Jordan jumps when I toss documents onto his desk. He turns beet red, probably because I caught him playing reading that old Zero Impact Man blog instead of working. I’ve fired people for less, and he knows it.
“Mr. Bentley,” he stammers. “I had just finished that—“
I tap the paper. “Take a good look at that before you sign it,” I cut him off, and head back to my office. “Top one goes to Human Resources. Keep a copy for yourself, and file one for me under your name.”
It’s a waiver stating that we have a consensual sexual relationship and that he can’t sue the company if I decide he’s not as good a fuck as I thought. My signature is already on the paper. It’s a risky move, especially if he complains to HR before he signs it. I pretend not to pay attention when he glances back at me.
I’m surprised when not a minute later, he knocks on the door to give the papers back to me. I indicate the desk with my pen, and he sets the papers down and steps back. I intend to ignore him until I can get some work done, then I’ll fuck him. He’s fidgeting like a spider monkey, so I look up.
“Mr. Bentley, I just wanted to apologize,” he says quickly, not meeting my eyes. “I wasn’t goofing off, honestly, I was—“
I’m not interested. “Did you read this?” I ask, indicating the document.
“Yes, sir,” he answers. “I sent the original to Human Resources and made two copies.”
My secretary is a liar. Jordan didn’t read shit. “Your thoughts.”

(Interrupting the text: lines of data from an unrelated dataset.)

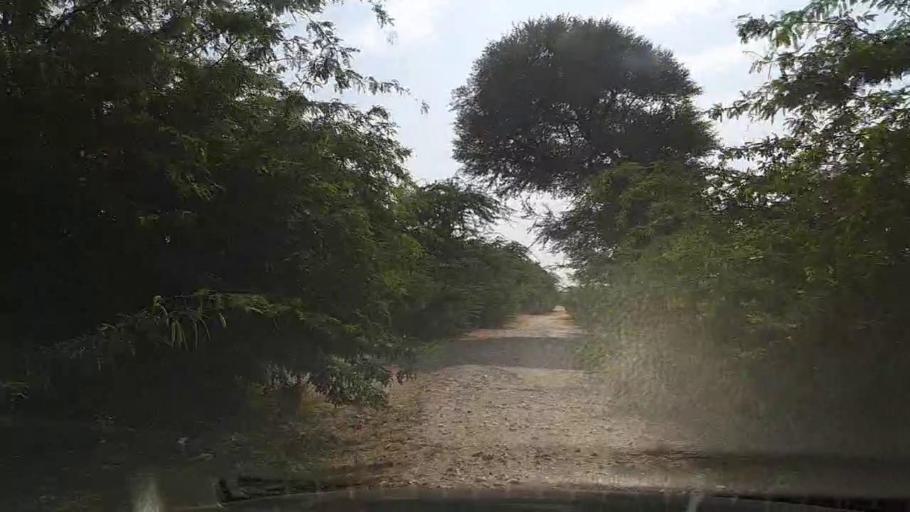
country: PK
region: Sindh
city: Thatta
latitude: 24.7562
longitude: 67.7773
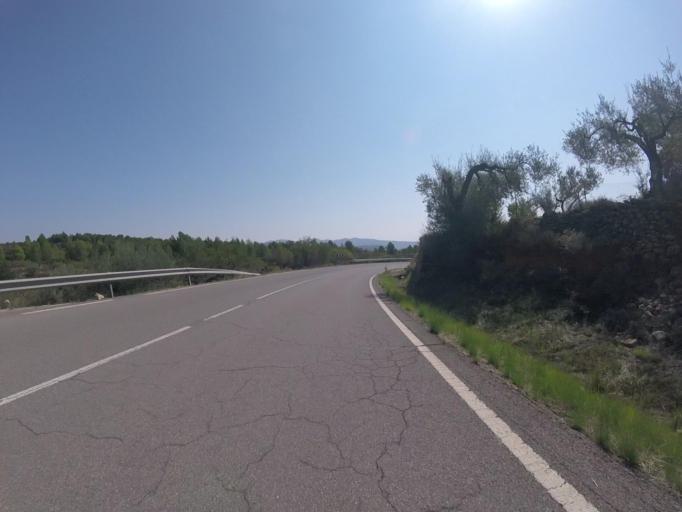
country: ES
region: Valencia
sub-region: Provincia de Castello
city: Adzaneta
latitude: 40.2376
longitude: -0.1849
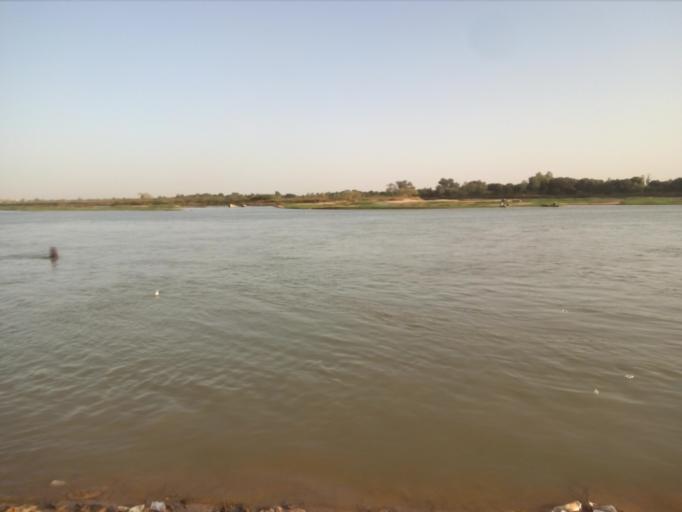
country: NE
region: Niamey
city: Niamey
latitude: 13.5204
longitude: 2.0732
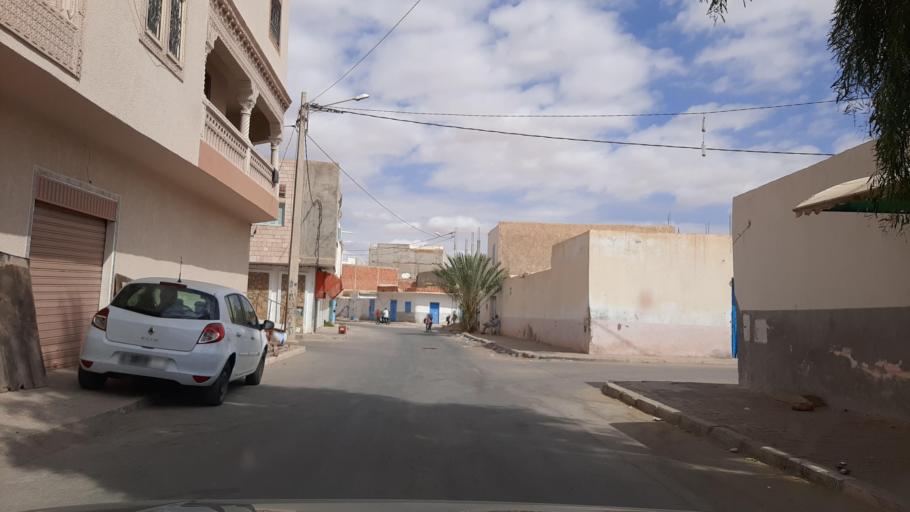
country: TN
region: Tataouine
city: Tataouine
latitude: 32.9274
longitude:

“What?” He glances down quickly, but it’s too far away for him to read. “Oh. Everything, uh, looks in order, sir.”
I feel satisfyingly predatory when I smile and say, “Glad you think so.”
It’s a dismissal, and Jordan’s not that dumb. I go back to my work, he goes back to his desk, but I see him glance up every so often. The idiot still doesn’t look at the consent form. He probably thinks that I’m going to fire him.